Geschichten aus der Business Class
Wie der graue Audi A6
Es ist wieder Sonntagabend und Kremmer kommt auf der Autobahn nur mühsam voran. Er pendelt und er hat eine harte Woche vor sich – noch eine harte Woche. Er ist wieder auf dem Weg zur SUREGO. Für Kremmer ist es mehr als erstaunlich, was sein Vorgänger als Geschäftsführer ihm hinterlassen hat. Er hat es bisher nicht für möglich gehalten, dass ein Mensch alleine ein Unternehmen so nachhaltig prägen kann. Gut, er hat auch Jahrzehnte dafür Zeit gehabt – aber trotzdem. Das ganze Unternehmen mit mehreren hundert Mitarbeitern ist immer noch vollständig von Noll durchdrungen. Kremmer hat Noll nach dessen unrühmlichem Abgang nicht mehr persönlich kennengelernt. Er kann nur die Folgen und Auswirkungen beobachten. Natürlich gibt es unendlich viele Geschichten und auch sehr persönliche Erlebnisse, die ihm immer noch regelmäßig und natürlich vertraulich berichtet werden. Wie er nach den ersten Monaten erkennen konnte, ist alles auf Noll zugeschnitten gewesen. Fast nichts ging unter seiner Ägide ohne ihn. Alle Fäden sind bei ihm zusammengelaufen und die Mitarbeiter auf allen Ebenen hatten mehr als Respekt vor ihm. Das war schon eher Angst. Es gab Führungsebenen unter Noll nur auf dem Papier – faktisch waren sie nicht vorhanden. Es gab nur Noll und alle anderen Mitarbeiter quer durch alle Ebenen und Funktionsbereiche waren Weisungsempfänger. Noll griff durch alle Ebenen und in alle Prozesse. Nur die technischen Bereiche fühlen sich auch jetzt noch wie ein mehr oder weniger autonomes Biotop. Und Steiner, mit dem er letzte Woche ein wenig zufriedenstellendes Gespräch geführt hat, ist ein Gewächs aus diesem Biotop. Er war auch unter Noll schon Funktionsleiter und repräsentiert ein Fachgebiet, in dem Noll nicht sattelfest gewesen ist. Kremmer selbst ist es übrigens auch nicht. Dadurch konnte sich Steiner unter Noll wohl in seinem Biotop Freiräume schaffen, die er jetzt massiv verteidigt – ohne Not, denn Kremmer stellt ihn nicht in Frage. Er will auch nicht in Steiners Funktionsbereich hineinregieren. „Aber gut, das kann Steiner noch nicht wissen“ denkt Kremmer.

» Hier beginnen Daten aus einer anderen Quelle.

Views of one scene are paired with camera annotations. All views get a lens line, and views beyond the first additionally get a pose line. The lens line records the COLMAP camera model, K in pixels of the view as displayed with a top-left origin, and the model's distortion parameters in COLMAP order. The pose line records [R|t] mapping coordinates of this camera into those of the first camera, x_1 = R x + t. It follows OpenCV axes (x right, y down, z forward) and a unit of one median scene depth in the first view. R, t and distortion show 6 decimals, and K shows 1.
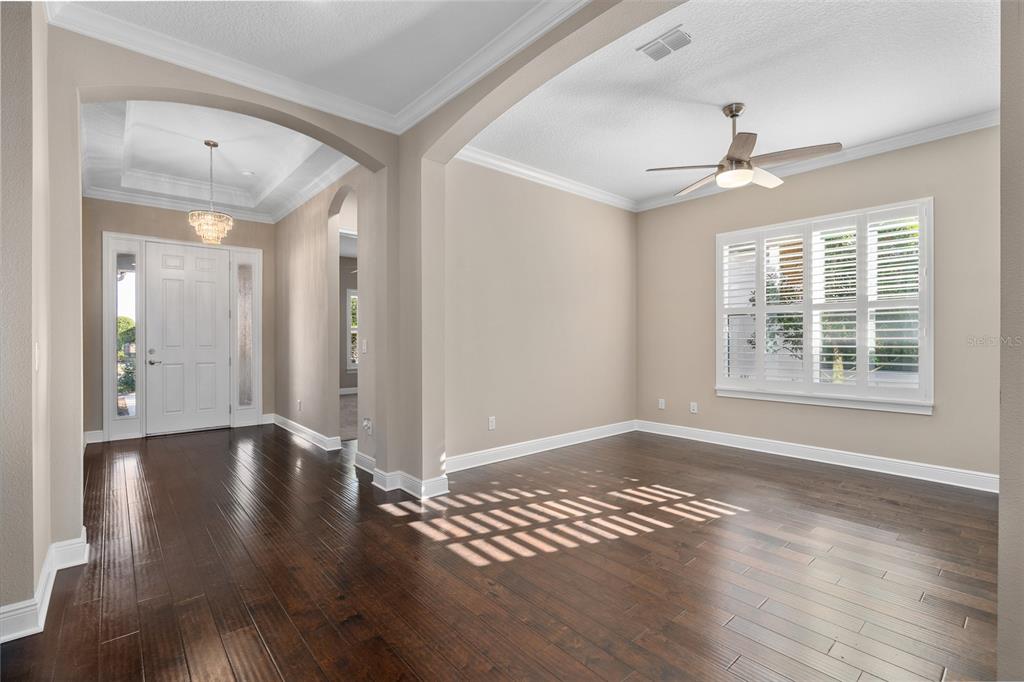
lens RADIAL K [[461.7, 0, 506.2], [0, 461.7, 339.1], [0, 0, 1]] dist [-0.001397, -0.000438]
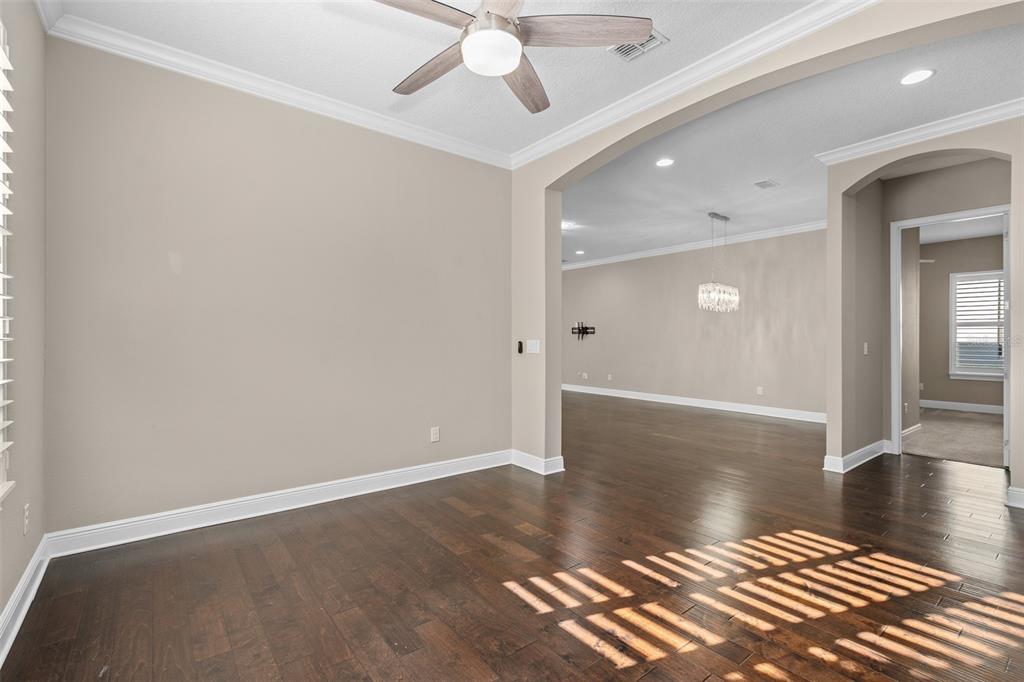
lens RADIAL K [[461.7, 0, 506.2], [0, 461.7, 339.1], [0, 0, 1]] dist [-0.001397, -0.000438]
pose [[-0.998961, 0.000163, 0.045562, 0.404312], [0.000300, 0.999995, 0.003016, -0.004007], [-0.045561, 0.003027, -0.998957, 1.401473]]
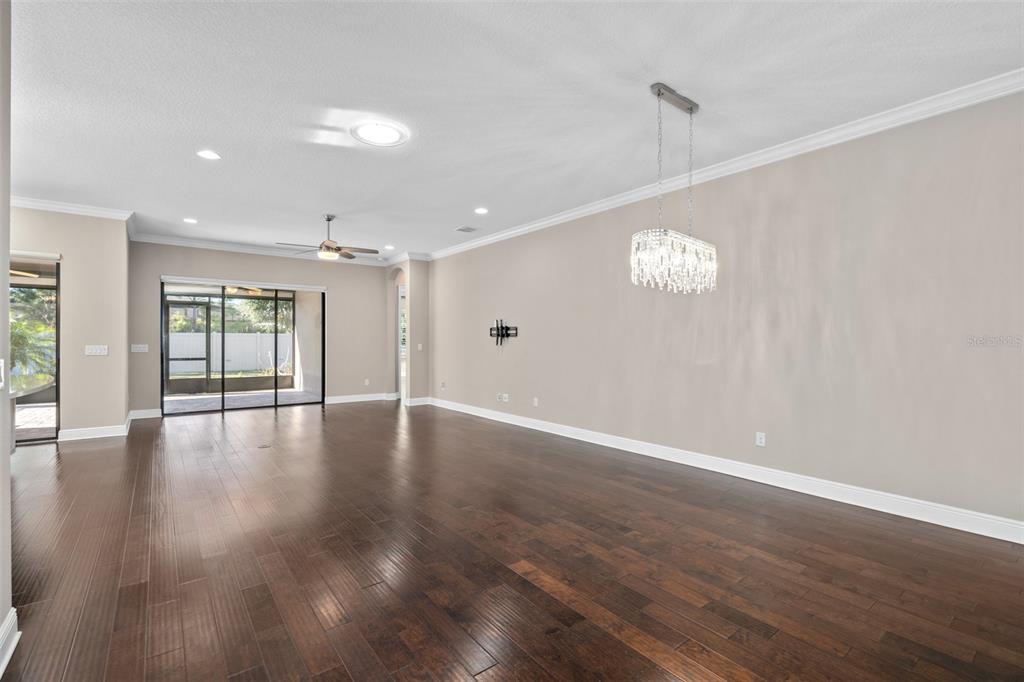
lens RADIAL K [[461.7, 0, 506.2], [0, 461.7, 339.1], [0, 0, 1]] dist [-0.001397, -0.000438]
pose [[-0.998496, -0.001499, 0.054811, -0.027221], [-0.001621, 0.999996, -0.002191, -0.012131], [-0.054808, -0.002277, -0.998494, 0.545211]]
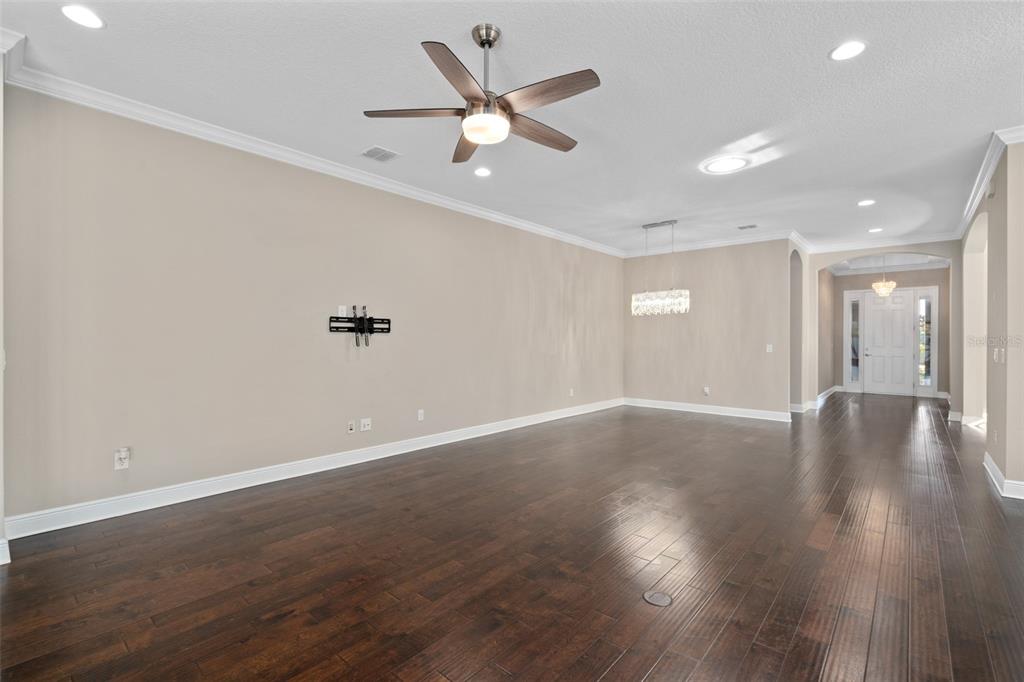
lens RADIAL K [[461.7, 0, 506.2], [0, 461.7, 339.1], [0, 0, 1]] dist [-0.001397, -0.000438]
pose [[0.136404, 0.001498, -0.990652, 1.313667], [-0.005714, 0.999983, 0.000725, -0.011292], [0.990637, 0.005561, 0.136410, -1.060235]]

Er macht Platz für den grauen Audi A6, der im dichten Verkehr seit ein paar Kilometern an der hinteren Stoßstange klebt. „Es sind immer graue Audi A6“ sinniert er. Der zieht dann in einer Gischtfahne an Kremmer vorbei, dessen Gedanken von der Autobahn wieder zur SUREGO wandern. Nur Steiner spielt im Managementteam eine Außenseiterrolle, in der er taktiert und eigene Ziele verfolgt, die nicht erkennbar im Interesse der SUREGO liegen.
Kremmer sucht im Autoradio einen anderen Sender. „Absolut Relax“ auf Band 5c im Digitalradio wäre jetzt richtig. Er stellt sich die Frage, ob er es Steiner erlauben kann, sein Eigenleben in seinem Biotop weiterhin zu kultivieren. Damit würde Steiner die notwendige Veränderung der SUREGO wahrscheinlich behindern oder zumindest verlangsamen. Andererseits strebt Kremmer an, Individualität zuzulassen im Sinne unterschiedlicher Talente, die alle auf ihre Art zum gemeinsamen Erfolg beitragen können. Aber er ist sich sicher: Steiner nutzt das für seine eigenen Interessen aus – und er überspannt den Bogen. Ihm geht es nicht um die Weiterentwicklung der Unternehmenskultur der SUREGO. Ihm geht es um sich. Das ist Kremmers Vermutung. Schon wieder ein A6, der es sehr eilig hat und seine Überlegungen stört. Er hat es noch nicht ganz klar vor Augen, aber als sich die Fontäne des A6 verzogen hat, weiß er, dass er mit Steiner in der erforderlichen Offenheit sprechen muss. „Dieses Thema muss auf den Tisch, sonst arbeite ich mich an Steiner ab und beiße mir die Zähne aus.“ Und genau dazu hat Kremmer nicht die Zeit - und auch keine Lust.
Er wechselt noch einmal den Radiosender, wieder zurück zu „Rock der 80er“, gibt Gas, zieht auf die Überholspur und hält Ausschau nach dem grauen Audi A6.